I’ve done all I can. I’ve run set paces, I’ve run hills, I’ve been eating better. I’ve been hydrating. I’ve lost about 7 pounds, and feel good.
That moment of hitting the starting line in hopes of running a Boston Qualifier time is quickly approaching. I’ve already started doubting myself, but I guess that’s only natural. If it will be, it will be.
This will not be easy! Getting a BQ is something I’ve never been able to achieve. Granted, I’ve really only ever realistically tried to run a BQ only once before. It’s funny for me to even think of it that way, but it’s true. I really only tried once before. Last October at Big Cottonwood. I went into that race just after being sick with bronchitis, and with aching hamstrings. This time, no illnesses, fingers crossed. This time no hamstring issues. I came away with a 3:41 at that race. 16 minutes too slow.
This time I feel more mentally ready. Let’s face it though, anything can happen on race day! Anything! All of the stars must align just perfectly for me to hit my mark. My best marathon finish to date is a 3:32 at a City of Oaks a few years ago. Just 7 minutes shy of my mark. I wasn’t even trying for a BQ. The course was hard, but the weather was perfectly cooperative. To this day I don’t know how I managed to run that fast on that course. Maybe it’s because I wasn’t stressed. I ran free. I ran with abandon.
The Revel Rockies Marathon a week from today will be my 20th marathon. It’s only fitting I make another attempt to qualify for Boston at this race. It would be so sweet!

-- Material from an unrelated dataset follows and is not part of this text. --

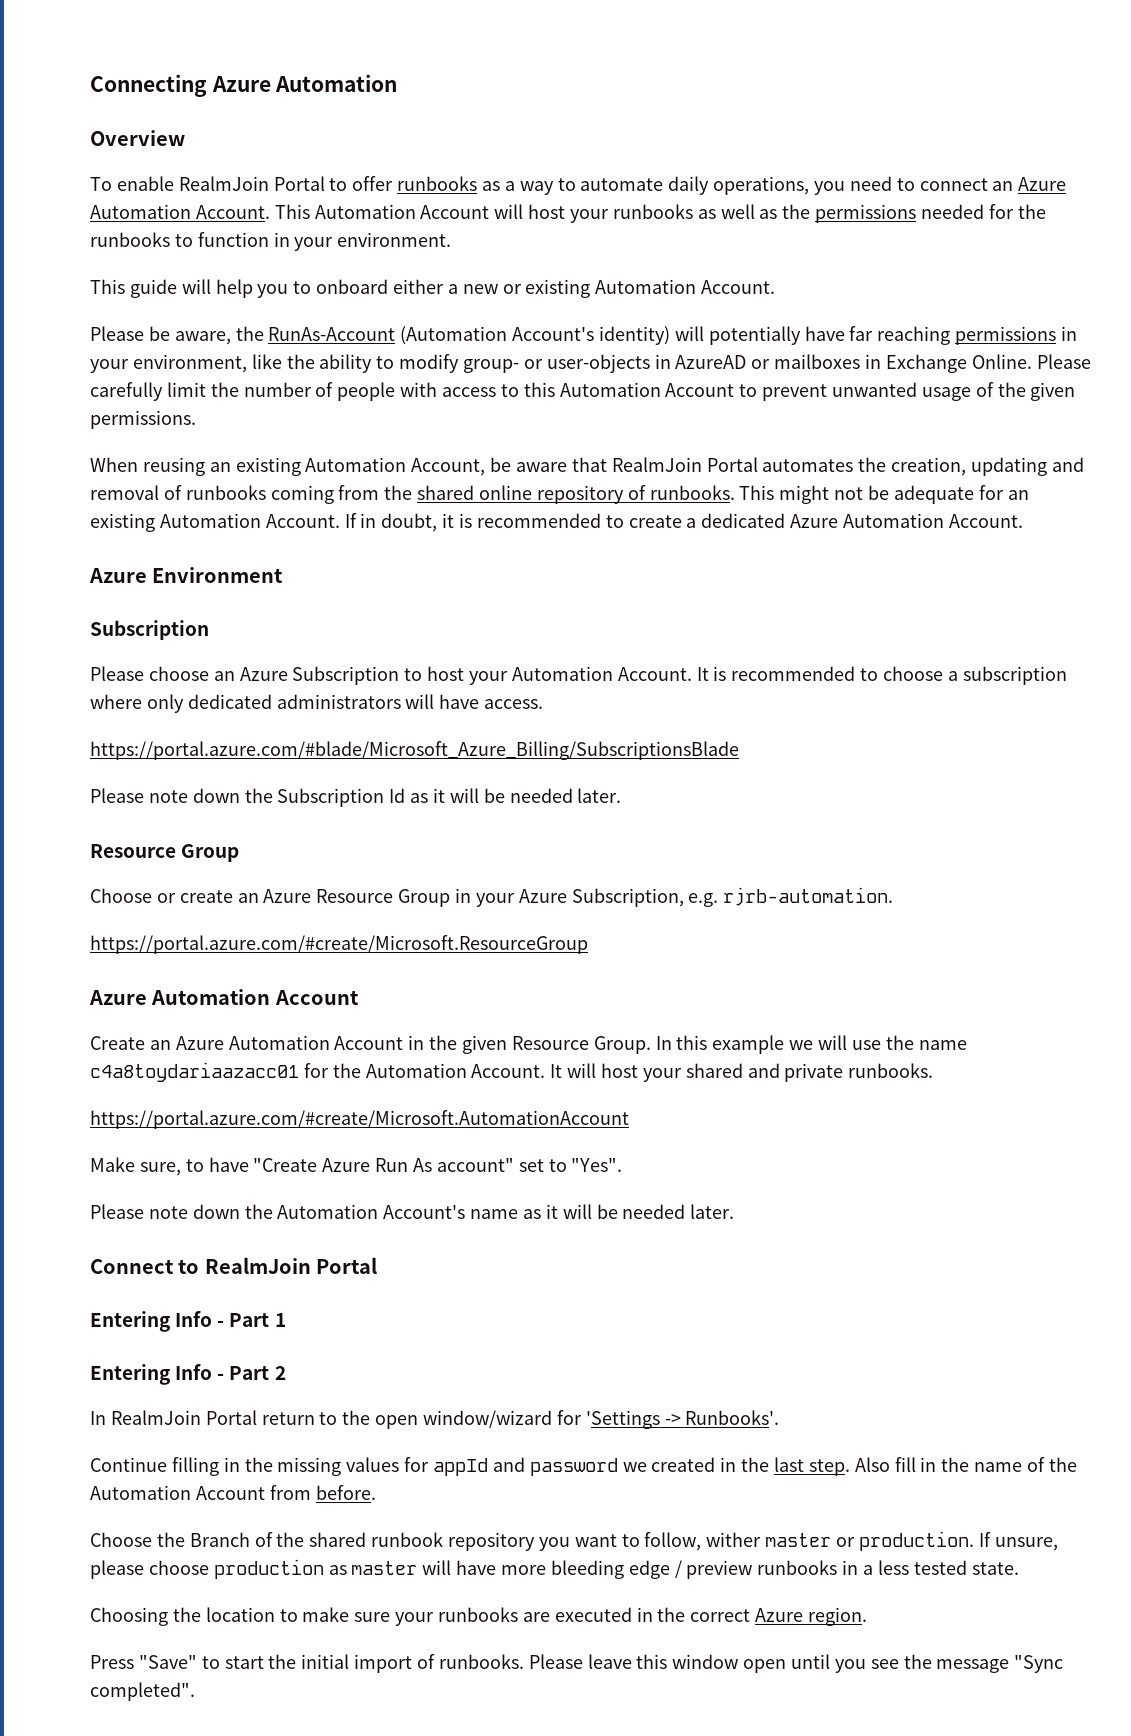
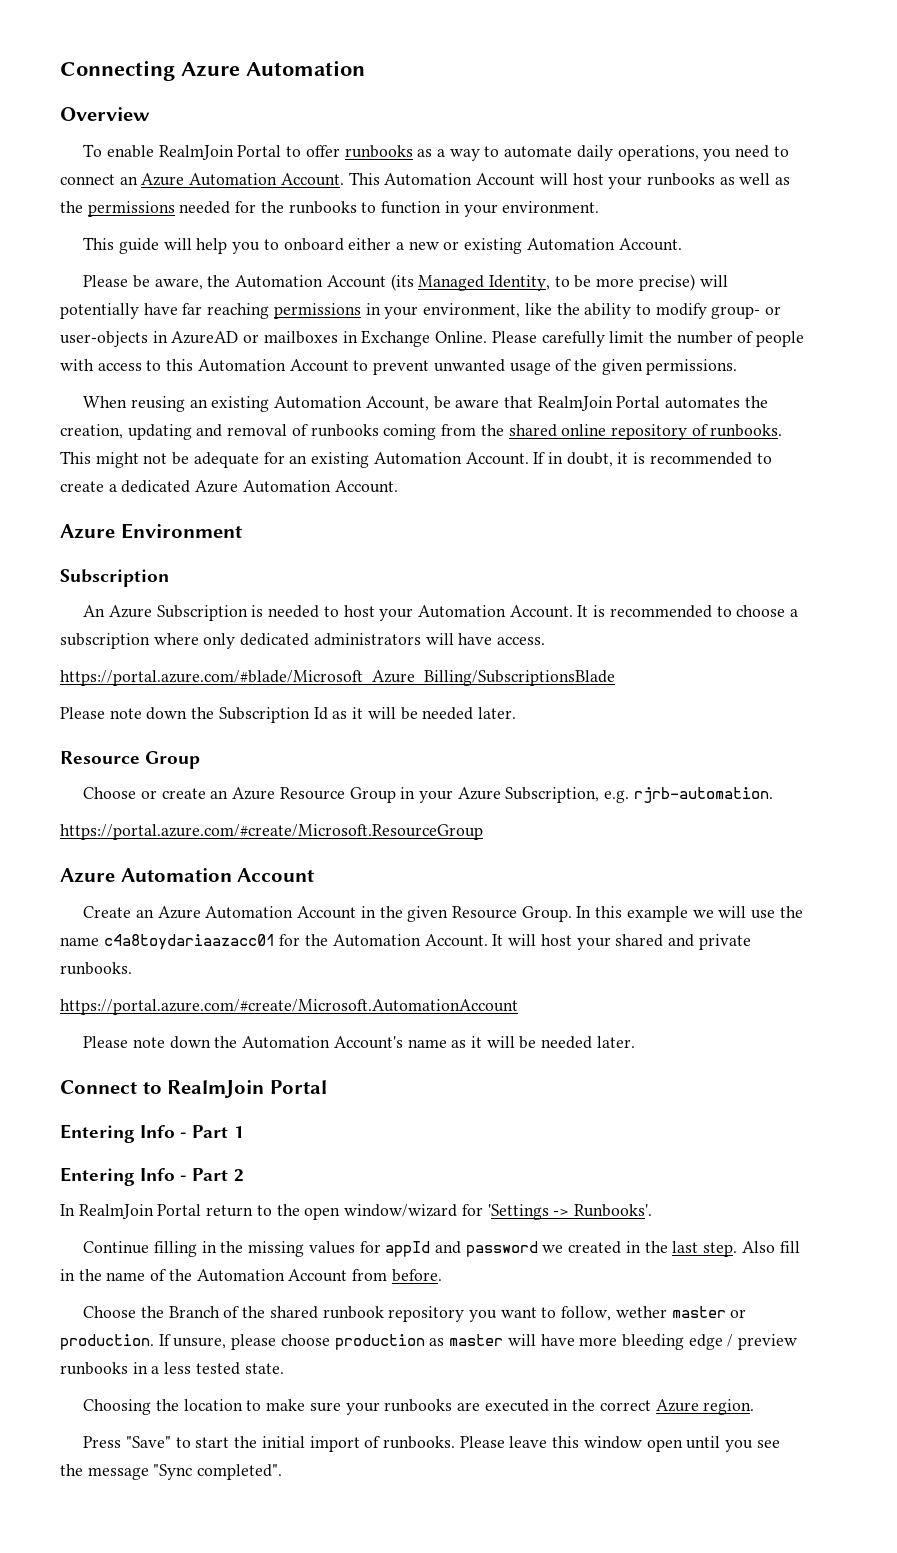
[268,326,671,345] RunAs-Account (Automation Account's identity) -> [235,274,695,291] Automation Account (its Managed Identity, to be more precise)
[90,666,400,685] Please choose an Azure Subscription -> [83,605,320,621] An Azure Subscription is needed
[90,1157,623,1176] // Make sure, to have "Create Azure Run As account" set to "Yes". -> (518, 1007) none
[706,1532,762,1547] wither -> [615,1306,667,1318] wether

I am going to give it my all. If it all falls into place, then I will be as happy as a clam. Not sure anyone will be happier than me on that flight from Denver to Raleigh later that evening. I’m going to take it easy this week. Yes, I have to work the next three days, but I have Thursday off, and fly to Denver on Friday. I’m going to do some meditation, and try to keep myself very calm leading up to race day. I have a few slow pace runs planned over the next few days, and of course, my shake out on Saturday in Aspen. All the rest I have to leave up to chance, and how my body feels on race day. I’m not an elite athlete, so it’s going to take the race of my life, but hey, I am an optimist.